Good question young Padwan. The answer is: It isn't a question of time it's a question of activity. You want your dough to double (or slightly more) in volume before punching it down. You don't want it to much farther and you don't want it to go any less. How long this takes depends on a lot of things including how you handled the yeast to begin with, what strain of yeast, the room temperature, how the dough is kneaded, etc. Most bread recipes recommend an hour -- but I've had well-worked soft dough double as quickly as 20 minutes, and stiffer doughs mixed with cool liquids take as long as several hours for the first rise. The second rise will almost always be quicker. 

If you're getting unhappy with the "no good answer" song and dance I'm giving you, consider this: Times will vary with the same recipe using the same yeast at the same temperatures for no apparent reason. 
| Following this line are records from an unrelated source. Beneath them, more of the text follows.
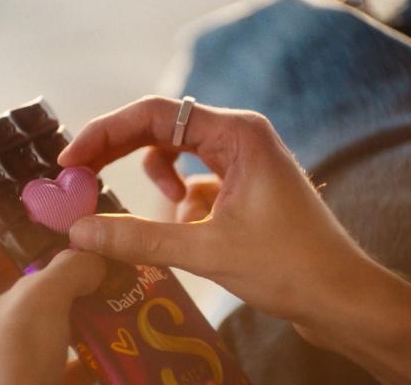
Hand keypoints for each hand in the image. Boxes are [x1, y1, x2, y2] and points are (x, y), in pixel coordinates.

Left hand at [0, 233, 104, 384]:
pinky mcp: (0, 380)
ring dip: (60, 306)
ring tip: (95, 288)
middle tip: (84, 260)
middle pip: (6, 283)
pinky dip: (62, 340)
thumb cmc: (10, 356)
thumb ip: (70, 265)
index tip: (63, 228)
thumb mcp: (43, 297)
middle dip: (49, 273)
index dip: (26, 235)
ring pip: (23, 318)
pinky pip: (33, 350)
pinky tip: (96, 329)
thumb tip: (95, 257)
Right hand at [58, 96, 364, 320]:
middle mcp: (239, 137)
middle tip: (80, 178)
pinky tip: (192, 228)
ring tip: (165, 214)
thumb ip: (139, 238)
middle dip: (119, 153)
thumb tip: (79, 230)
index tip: (70, 160)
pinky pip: (195, 183)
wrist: (340, 297)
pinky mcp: (241, 187)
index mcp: (237, 133)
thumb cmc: (291, 267)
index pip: (154, 113)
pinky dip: (181, 203)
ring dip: (158, 183)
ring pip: (176, 157)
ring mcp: (241, 161)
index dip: (105, 133)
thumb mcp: (207, 251)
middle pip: (160, 129)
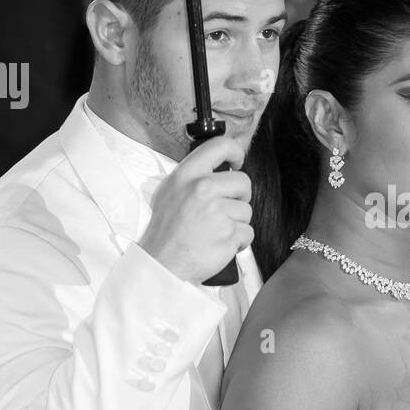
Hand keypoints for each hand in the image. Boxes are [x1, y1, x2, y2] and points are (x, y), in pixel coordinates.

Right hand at [138, 135, 251, 283]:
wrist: (162, 263)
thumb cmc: (166, 231)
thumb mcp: (170, 191)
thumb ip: (194, 177)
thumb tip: (219, 168)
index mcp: (187, 175)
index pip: (220, 146)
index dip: (235, 151)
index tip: (237, 162)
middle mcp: (202, 189)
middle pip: (243, 181)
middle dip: (240, 196)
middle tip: (226, 209)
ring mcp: (216, 211)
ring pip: (247, 210)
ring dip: (237, 222)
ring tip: (216, 231)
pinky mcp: (228, 233)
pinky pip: (247, 232)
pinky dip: (239, 241)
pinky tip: (221, 243)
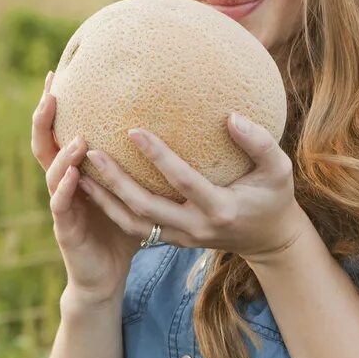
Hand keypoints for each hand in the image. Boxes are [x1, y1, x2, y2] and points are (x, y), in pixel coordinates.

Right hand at [31, 70, 140, 304]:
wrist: (106, 274)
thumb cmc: (122, 227)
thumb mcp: (133, 187)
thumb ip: (143, 160)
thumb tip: (178, 125)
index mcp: (74, 169)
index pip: (59, 129)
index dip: (53, 104)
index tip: (56, 72)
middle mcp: (61, 182)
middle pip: (45, 142)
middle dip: (44, 117)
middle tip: (52, 89)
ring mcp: (60, 205)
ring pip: (51, 172)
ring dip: (63, 153)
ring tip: (78, 136)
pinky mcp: (65, 229)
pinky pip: (61, 205)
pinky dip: (65, 188)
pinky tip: (74, 175)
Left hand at [77, 111, 310, 263]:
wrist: (268, 239)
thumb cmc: (273, 196)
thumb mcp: (279, 170)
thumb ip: (260, 143)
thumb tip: (231, 117)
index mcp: (220, 209)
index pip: (183, 182)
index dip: (158, 157)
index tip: (133, 130)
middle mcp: (195, 228)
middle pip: (145, 208)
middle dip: (116, 181)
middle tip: (90, 151)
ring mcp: (180, 238)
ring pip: (133, 223)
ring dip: (104, 199)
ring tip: (79, 170)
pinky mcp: (170, 240)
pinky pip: (134, 226)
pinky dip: (111, 208)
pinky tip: (91, 185)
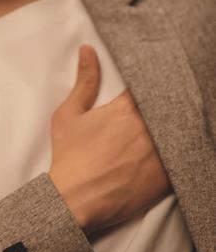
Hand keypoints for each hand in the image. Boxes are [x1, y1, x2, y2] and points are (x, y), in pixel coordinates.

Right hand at [48, 44, 171, 234]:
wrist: (74, 201)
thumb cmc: (70, 157)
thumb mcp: (70, 113)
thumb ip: (84, 80)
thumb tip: (88, 50)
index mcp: (126, 110)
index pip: (148, 87)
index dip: (150, 85)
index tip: (149, 87)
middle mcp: (148, 129)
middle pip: (167, 109)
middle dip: (163, 107)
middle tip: (156, 113)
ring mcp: (160, 155)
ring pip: (178, 133)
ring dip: (174, 129)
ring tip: (169, 129)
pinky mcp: (166, 180)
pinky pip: (181, 161)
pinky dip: (178, 155)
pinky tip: (173, 152)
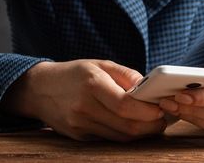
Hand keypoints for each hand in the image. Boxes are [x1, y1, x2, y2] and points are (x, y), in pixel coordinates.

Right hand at [0, 59, 166, 141]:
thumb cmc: (73, 73)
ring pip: (120, 137)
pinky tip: (133, 126)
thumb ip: (126, 74)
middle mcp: (84, 107)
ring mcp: (80, 124)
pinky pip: (108, 139)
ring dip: (140, 133)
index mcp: (92, 84)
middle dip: (150, 126)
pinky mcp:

If you want to be a good baker who treats the process and the ingredients with respect, bakes ever better bread, blah, blah, blah, etc., you can't go anywhere, and you have to keep checking every twenty minutes or so to see what, if any, kind of progress you're getting. 

If you want to just cover it and leave it on the counter while you take a shower and get dressed -- you'll probably be okay with an hour. But don't say I didn't warn you. 

Enjoy,
BDL


----------



## cwl

:lol: Got it BDl !

Thank you for the advice on the bread making process, i will keep that in mind !


----------